From different pasts to a shared future
World Refugee Day, which was marked yesterday, aims to highlight the plight of people all over the world who are forced to flee their homes fearing persecution.
This year’s commemoration found this tiny, centrally-located island preoccupied about a potentially very serious new wave of Mediterranean boat people, knocking louder on the doors of the EU and individual European countries.
Such a situation further raises the hope that there will be more solidarity in burden responsibility sharing vis-à-vis people in need of international protection. It also calls for stronger EU cooperation with the new Libyan government in its efforts to deal with the migration phenomenon over its borders.
The United Nations High Commissioner for Refugees must bolster its operational presence in Libya too.
At the same time, Malta is focusing all the more on seeing that its reception and detention facilities provide the best possible dignified welcome and stay for migrants arriving here despite its limitations and rising pressures. he issue of integration also needs to be addressed through enhanced policies and action.
The sentiment of the Maltese community, as a whole, is in favour of standing up for people in need of protection and help. Yet, when it comes to discussing how the country should respond to the migration phenomenon, different perspectives crop up, which, sometimes, are far from encouraging.
A recent EU-wide survey, for instance, indicated that 56 per cent of Maltese respondents admitted that migrants were not integrating in society because they were being discriminated against.
There are other reasons behind the lack of integration, including the undeniable fact that the large majority of the migrants reaching Malta consider their stay here only as a stepping stone towards their European or American dream.
Nonetheless, the fact remains that many members of today’s community fail to understand the benefits of immigration. Indeed, when asked whether immigration enriched Malta’s economy and cultural diversity, 55 per cent of the 500 respondents in the survey said they did not, though 32 per cent did recognise the benefits of migration.
Various efforts are already in hand to address misconceptions related to integration and to show the benefits of a properly organised and coordinated policy.

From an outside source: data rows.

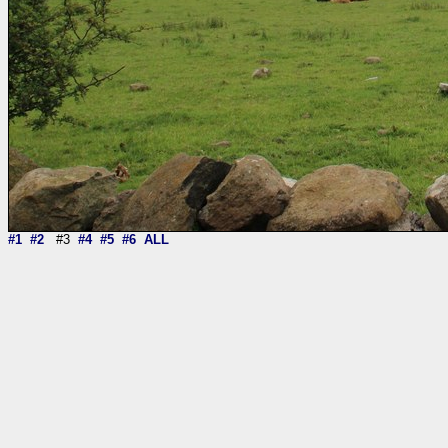
#1
#2
#3
#4
#5
#6
ALL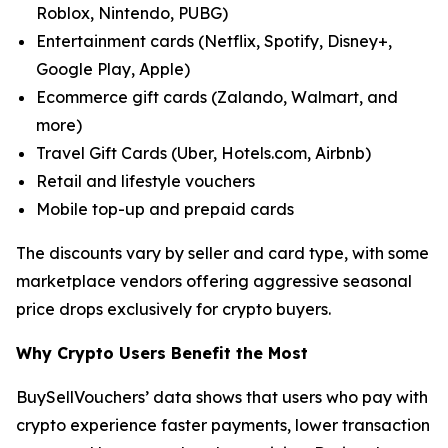
Roblox, Nintendo, PUBG)
Entertainment cards (Netflix, Spotify, Disney+,
Google Play, Apple)
Ecommerce gift cards (Zalando, Walmart, and
more)
Travel Gift Cards (Uber, Hotels.com, Airbnb)
Retail and lifestyle vouchers
Mobile top-up and prepaid cards
The discounts vary by seller and card type, with some
marketplace vendors offering aggressive seasonal
price drops exclusively for crypto buyers.
Why Crypto Users Benefit the Most
BuySellVouchers’ data shows that users who pay with
crypto experience faster payments, lower transaction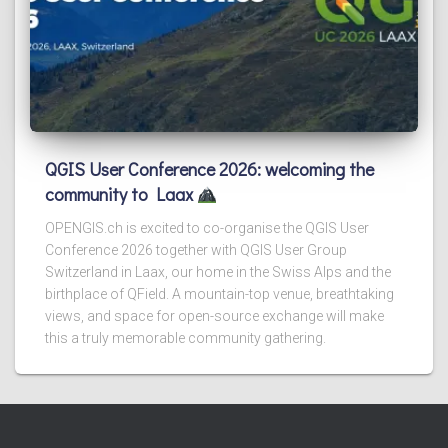
QGIS User Conference 2026: welcoming the
community to Laax
OPENGIS.ch is excited to co-organise the QGIS User
Conference 2026 together with QGIS User Group
Switzerland in Laax, our home in the Swiss Alps and the
birthplace of QField. A mountain-top venue, breathtaking
views, and space for open-source exchange will make
this a truly memorable community gathering.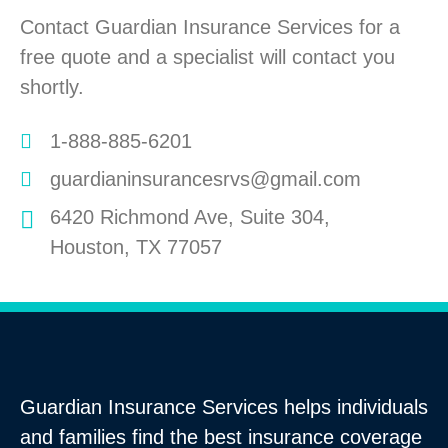
Contact Guardian Insurance Services for a
free quote and a specialist will contact you
shortly.
1-888-885-6201
guardianinsurancesrvs@gmail.com
6420 Richmond Ave, Suite 304,
Houston, TX 77057
Guardian Insurance Services helps individuals
and families find the best insurance coverage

Nonetheless, at school level, where the new generations are meant to also receive a good formation on how to truly live certain basic values, such as the respect for the rights and dignity of other people, whoever they may be and whatever their culture or belief, there seems to be a need of an urgent review.
One wake-up call in this direction emerged during a seminar aimed at enhancing school leaders’ cultural sensitivity held recently by the Malta Society for Education, Administration and Management. The event recognised that children from different cultures through mixed marriages, foreign adoption and irregular immigration have become a permanent feature of Maltese schools.
A teacher who researched the ethnic composition of classrooms and the perceptions of multi-ethnic students on aspects of the Maltese educational system argued that there is need for a major rethinking of the very core values upon which Malta’s schools are built.
An infusion of multiculturalism into the fabric of the schools and the rethinking of the content and process of curriculum and instruction were also required, the study concluded.
Such a call deserves immediate attention if this country wants its future adults to understand that, whatever the past of the people they meet in their life, they can always share the future with them.